No lo esperaba, no lo celebraba desde hacía años. La fecha pasaba como una más, sin tortas ni velas, sin canciones desafinadas. No por tristeza, sino porque había aprendido a no esperar nada. Y ese año no parecía diferente.

Salvo por una cosa.

Sofía lo llamó.

Temprano en la mañana. Su voz, un susurro cálido al otro lado del teléfono, fue suficiente para que el día tuviera luz.

—Pensé que se me había pasado la hora —dijo ella, casi en broma—. No podía dejar de saludarte.

Él sonrió, sintiendo esa punzada familiar en el pecho. La extrañaba más de lo que podía decir.

—No necesitabas hacerlo… pero gracias. Era justo lo que quería.

Colgar fue difícil.
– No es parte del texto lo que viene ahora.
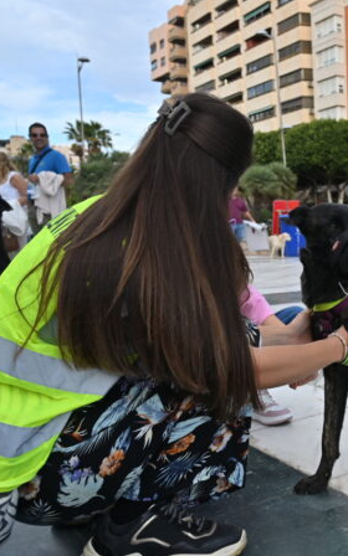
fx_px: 637
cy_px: 287
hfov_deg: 26.2
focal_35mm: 42
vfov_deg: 47.2
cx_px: 446
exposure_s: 1/1000
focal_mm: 24
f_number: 5
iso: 400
Como si, al hacerlo, se terminara lo único real que tenía en ese día.

Pero lo que no esperaba era lo que ocurrió después.
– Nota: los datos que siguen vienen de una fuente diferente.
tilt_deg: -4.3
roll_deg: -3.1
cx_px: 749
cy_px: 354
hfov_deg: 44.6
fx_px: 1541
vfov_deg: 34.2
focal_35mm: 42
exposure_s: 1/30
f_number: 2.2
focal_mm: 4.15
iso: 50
Cuando bajó las escaleras de la casa, ya vestido, pensando en preparar el desayuno como cada día, se encontró con Daniela y Amelie, ambas en la cocina, esperándolo.

—¡Feliz cumpleaños, dormilón! —dijo Daniela, dándole un empujón cariñoso en el brazo.
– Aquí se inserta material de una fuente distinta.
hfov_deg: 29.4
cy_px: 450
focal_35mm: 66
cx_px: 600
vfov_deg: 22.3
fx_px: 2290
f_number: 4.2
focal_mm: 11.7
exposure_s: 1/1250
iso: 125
—Pensamos que te gustaría desayunar acompañado —agregó Amelie, con esa expresión de aparente desgano que no podía ocultar del todo el cariño en sus gestos.

En la mesa había pan recién tostado, huevos revueltos y jugo natural. Nada sofisticado. Pero era la primera vez en años que no desayunaba solo en su cumpleaños, y eso lo golpeó con más fuerza de lo que hubiera imaginado.

—Gracias —dijo, con una sonrisa genuina—. En serio, gracias.

El día siguió su curso. Al Big Root llegó temprano como siempre.

No mencionó su cumpleaños, por supuesto. Nadie lo sabía… o eso pensaba.

Cerca del final del turno, cuando estaban recogiendo las últimas mesas, Laura se le acercó con una taza de café y una sonrisa ladeada.

—Feliz cumpleaños, Lambert —dijo, sin ceremonia.

Tomás la miró, sorprendido.

—¿Cómo lo supiste?

—Lo dice tu contrato, tontorrón. ¿Creías que no reviso lo que firmo?

Ambos rieron. Fue una risa liviana, de esas que no duran mucho pero alivian el pecho.

—Gracias, Laura. De verdad.

—No hay pastel ni globos —respondió ella, levantando las cejas—, pero puedes llevarte un panecillo recién horneado. Considera eso tu regalo de la casa.

Cuando el turno terminó, Tomás no volvió directamente a casa.

Se quedó vagando por las calles del centro, mirando los escaparates iluminados mientras la noche se asentaba lentamente sobre la ciudad.

Pasó frente a vitrinas de ropa, de tecnología, de juguetes que ya no le decían nada. Hasta que se detuvo frente a una librería.

Había algo especial en esos estantes iluminados. Los lomos de los libros alineados, las portadas coloridas, los carteles anunciando novedades.

Se quedó ahí, inmóvil, mirando a través del cristal, como si buscara algo que no sabía nombrar. Y pensó, por primera vez con realismo, que tal vez su libro estaría ahí algún día.

Estaciones de Soledad podría ocupar un rincón de esa vitrina, con su nombre escrito en letras pequeñas bajo el título.

Sonrió.

No todo era tan malo.

Pero el pensamiento se desvaneció pronto, sustituido por esa presencia ausente que se colaba en los huecos de su alma.

Sofía.

Cada vez más, su ausencia ocupaba más espacio del que la memoria podía contener. A veces la recordaba con alegría: sus bromas, su sarcasmo, la forma en que lo abrazaba por la espalda mientras él cocinaba. Otras, la extrañaba con una intensidad que le dolía físicamente.

Quería hundir el rostro en su cuello, sentir su aroma, el calor de su piel…

pero no podía.

Porque no sabía si volvería pronto.

Quizá un año.

Quizá dos.

O nunca.

Diecinueve años.

No era mucho para algunas cosas. Pero para él, que había conocido la soledad como una segunda piel, era una vida entera.

Y lo que había vivido con Sofía, con todo su caos, su ternura y su despedida, le había dado una nueva profundidad a esa soledad.

Una más densa. Más dulce. Más cruel.

Caminó de regreso a casa con paso lento, sosteniendo su panecillo envuelto en papel y el recuerdo de una voz que lo había saludado esa mañana.

Fue un buen cumpleaños, se dijo a sí mismo.

Y lo fue.

Pero también fue el más solitario de todos.

Y quizás, por eso mismo, fue imposible de olvidar.